___ MATERIAL SUPPLIED ___
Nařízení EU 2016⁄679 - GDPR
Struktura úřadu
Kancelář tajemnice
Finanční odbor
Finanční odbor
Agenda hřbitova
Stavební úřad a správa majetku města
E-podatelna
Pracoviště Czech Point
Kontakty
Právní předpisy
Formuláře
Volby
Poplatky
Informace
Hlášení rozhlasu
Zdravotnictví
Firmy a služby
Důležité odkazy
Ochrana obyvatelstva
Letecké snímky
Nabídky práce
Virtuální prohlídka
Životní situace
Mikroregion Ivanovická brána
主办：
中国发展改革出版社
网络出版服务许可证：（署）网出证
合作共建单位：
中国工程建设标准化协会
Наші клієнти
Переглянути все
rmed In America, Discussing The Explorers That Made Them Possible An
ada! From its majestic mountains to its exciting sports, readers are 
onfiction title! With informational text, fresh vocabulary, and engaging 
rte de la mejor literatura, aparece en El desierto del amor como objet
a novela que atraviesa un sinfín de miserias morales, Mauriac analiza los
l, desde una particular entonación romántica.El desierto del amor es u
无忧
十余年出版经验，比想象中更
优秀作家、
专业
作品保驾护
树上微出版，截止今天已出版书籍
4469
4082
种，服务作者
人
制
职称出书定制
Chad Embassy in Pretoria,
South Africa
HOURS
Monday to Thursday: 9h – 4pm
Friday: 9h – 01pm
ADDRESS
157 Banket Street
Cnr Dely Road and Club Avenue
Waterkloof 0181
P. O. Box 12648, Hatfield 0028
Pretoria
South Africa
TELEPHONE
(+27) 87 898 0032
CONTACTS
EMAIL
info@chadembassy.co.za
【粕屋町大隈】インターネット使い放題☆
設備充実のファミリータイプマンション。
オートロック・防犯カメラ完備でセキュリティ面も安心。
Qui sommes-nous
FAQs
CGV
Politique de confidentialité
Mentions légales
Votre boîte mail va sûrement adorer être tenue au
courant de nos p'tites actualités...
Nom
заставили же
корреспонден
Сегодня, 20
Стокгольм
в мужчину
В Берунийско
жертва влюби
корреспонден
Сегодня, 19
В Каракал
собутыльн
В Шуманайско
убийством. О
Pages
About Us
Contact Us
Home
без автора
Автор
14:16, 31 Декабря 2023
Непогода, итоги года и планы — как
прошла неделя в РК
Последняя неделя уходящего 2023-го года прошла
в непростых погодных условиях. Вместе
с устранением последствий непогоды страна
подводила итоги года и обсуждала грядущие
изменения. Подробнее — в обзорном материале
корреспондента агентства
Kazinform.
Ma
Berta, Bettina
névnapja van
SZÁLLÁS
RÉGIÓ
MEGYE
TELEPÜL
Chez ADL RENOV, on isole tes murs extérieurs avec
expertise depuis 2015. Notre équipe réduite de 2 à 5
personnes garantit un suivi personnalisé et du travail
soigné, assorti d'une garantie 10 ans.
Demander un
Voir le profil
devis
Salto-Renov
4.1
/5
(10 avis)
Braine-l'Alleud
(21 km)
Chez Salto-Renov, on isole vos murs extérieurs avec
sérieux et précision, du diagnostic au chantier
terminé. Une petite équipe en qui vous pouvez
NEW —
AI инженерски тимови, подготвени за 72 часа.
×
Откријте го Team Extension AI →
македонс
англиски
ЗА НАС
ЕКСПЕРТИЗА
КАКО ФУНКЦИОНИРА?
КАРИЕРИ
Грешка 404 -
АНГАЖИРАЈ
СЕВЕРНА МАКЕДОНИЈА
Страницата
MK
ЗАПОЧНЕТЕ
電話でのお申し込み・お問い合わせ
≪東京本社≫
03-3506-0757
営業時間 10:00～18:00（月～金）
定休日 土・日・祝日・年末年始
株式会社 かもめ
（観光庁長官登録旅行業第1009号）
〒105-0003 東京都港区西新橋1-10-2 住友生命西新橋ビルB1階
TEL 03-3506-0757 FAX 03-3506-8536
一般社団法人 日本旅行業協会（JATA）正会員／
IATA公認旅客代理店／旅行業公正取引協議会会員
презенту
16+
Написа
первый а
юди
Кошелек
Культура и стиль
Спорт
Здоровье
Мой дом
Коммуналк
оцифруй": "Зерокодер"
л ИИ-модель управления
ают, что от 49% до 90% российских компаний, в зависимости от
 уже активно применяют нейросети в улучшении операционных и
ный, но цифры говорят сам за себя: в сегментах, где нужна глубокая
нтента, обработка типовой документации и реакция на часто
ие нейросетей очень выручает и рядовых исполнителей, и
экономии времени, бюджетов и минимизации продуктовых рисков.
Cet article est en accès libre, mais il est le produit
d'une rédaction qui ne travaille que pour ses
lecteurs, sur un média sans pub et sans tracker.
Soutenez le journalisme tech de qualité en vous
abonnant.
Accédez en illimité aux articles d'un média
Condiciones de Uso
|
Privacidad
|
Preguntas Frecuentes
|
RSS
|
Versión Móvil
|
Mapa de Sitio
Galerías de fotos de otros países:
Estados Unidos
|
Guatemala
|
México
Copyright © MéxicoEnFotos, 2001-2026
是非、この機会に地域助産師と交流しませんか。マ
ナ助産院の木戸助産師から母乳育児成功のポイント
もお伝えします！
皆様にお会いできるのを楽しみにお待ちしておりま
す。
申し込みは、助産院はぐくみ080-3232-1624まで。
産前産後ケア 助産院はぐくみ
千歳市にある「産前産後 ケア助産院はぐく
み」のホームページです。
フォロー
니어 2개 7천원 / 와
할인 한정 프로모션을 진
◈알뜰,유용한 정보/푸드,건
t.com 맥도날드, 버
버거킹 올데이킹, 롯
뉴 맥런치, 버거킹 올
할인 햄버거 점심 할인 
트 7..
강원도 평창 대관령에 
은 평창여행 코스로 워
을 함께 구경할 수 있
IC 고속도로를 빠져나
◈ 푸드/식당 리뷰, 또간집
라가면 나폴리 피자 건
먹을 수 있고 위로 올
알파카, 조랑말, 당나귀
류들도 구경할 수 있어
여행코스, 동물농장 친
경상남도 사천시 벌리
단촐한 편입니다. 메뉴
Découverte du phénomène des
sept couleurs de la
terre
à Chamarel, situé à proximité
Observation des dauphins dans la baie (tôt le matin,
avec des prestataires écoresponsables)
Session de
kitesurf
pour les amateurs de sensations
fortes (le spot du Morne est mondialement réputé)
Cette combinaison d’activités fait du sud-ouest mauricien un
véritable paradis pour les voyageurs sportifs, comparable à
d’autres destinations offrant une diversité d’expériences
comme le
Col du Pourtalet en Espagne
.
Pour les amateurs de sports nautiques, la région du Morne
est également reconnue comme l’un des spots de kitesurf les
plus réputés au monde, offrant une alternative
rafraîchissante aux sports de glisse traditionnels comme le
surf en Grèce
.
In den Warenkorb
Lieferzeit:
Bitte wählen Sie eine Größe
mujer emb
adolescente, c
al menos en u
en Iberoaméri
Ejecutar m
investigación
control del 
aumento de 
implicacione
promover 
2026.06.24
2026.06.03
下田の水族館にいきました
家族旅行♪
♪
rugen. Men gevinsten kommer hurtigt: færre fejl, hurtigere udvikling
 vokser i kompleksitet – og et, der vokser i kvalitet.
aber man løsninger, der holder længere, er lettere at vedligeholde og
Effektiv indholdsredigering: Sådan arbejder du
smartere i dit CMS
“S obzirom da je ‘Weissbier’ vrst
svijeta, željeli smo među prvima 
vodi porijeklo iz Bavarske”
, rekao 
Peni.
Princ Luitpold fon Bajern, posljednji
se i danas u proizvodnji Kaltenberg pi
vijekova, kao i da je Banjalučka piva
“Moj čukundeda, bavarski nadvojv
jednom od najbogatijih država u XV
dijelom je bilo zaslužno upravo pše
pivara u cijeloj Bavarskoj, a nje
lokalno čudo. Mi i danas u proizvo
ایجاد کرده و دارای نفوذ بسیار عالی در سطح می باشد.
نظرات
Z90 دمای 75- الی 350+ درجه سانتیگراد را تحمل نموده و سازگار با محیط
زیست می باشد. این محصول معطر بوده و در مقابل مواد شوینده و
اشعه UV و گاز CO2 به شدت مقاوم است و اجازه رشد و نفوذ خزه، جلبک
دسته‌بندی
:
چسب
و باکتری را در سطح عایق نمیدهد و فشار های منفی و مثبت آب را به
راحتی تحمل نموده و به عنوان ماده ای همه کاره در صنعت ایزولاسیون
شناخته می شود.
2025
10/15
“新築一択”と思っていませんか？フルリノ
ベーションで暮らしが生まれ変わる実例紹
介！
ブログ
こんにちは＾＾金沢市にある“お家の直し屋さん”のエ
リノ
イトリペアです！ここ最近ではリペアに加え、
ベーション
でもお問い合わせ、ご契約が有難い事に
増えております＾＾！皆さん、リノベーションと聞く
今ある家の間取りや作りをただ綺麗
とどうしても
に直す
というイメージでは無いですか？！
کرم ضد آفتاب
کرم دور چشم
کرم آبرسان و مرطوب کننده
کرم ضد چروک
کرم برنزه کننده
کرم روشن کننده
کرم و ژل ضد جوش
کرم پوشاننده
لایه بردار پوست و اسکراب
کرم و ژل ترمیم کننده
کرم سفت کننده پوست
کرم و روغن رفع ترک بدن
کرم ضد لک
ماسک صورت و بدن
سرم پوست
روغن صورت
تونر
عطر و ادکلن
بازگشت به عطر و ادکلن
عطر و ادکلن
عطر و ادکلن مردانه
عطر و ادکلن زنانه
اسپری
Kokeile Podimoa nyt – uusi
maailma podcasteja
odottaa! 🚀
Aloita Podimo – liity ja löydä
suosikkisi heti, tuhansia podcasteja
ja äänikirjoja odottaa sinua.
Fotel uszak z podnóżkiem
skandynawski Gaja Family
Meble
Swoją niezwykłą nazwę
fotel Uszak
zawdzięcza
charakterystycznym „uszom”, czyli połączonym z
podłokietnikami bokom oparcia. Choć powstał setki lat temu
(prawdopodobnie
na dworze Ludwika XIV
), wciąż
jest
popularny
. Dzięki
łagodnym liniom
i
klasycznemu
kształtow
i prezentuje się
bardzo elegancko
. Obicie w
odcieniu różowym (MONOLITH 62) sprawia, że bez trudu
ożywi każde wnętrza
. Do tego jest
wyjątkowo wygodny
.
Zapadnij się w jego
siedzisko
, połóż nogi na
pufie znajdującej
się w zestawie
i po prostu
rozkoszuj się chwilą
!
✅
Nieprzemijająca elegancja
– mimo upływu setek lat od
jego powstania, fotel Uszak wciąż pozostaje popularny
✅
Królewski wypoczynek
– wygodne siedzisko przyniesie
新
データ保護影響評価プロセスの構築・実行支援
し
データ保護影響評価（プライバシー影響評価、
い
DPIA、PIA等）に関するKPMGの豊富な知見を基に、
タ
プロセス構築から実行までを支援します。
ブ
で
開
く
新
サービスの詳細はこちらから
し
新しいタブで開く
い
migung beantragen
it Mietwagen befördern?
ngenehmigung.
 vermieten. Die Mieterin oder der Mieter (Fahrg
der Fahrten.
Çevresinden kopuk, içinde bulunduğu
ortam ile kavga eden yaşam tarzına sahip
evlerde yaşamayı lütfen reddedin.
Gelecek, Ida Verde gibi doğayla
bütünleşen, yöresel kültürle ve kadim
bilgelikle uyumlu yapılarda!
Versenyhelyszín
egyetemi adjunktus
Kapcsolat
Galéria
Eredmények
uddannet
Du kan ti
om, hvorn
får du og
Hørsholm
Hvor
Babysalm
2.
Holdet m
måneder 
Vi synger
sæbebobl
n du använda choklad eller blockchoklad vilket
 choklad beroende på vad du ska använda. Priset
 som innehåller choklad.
___
▶ TASK OBJECTIVE:
When the string "média" appears in a line of the records above, that line is to be copied.

▶ ANSWER TO THE EXERCISE:
lecteurs, sur un média sans pub et sans tracker.
Accédez en illimité aux articles d'un média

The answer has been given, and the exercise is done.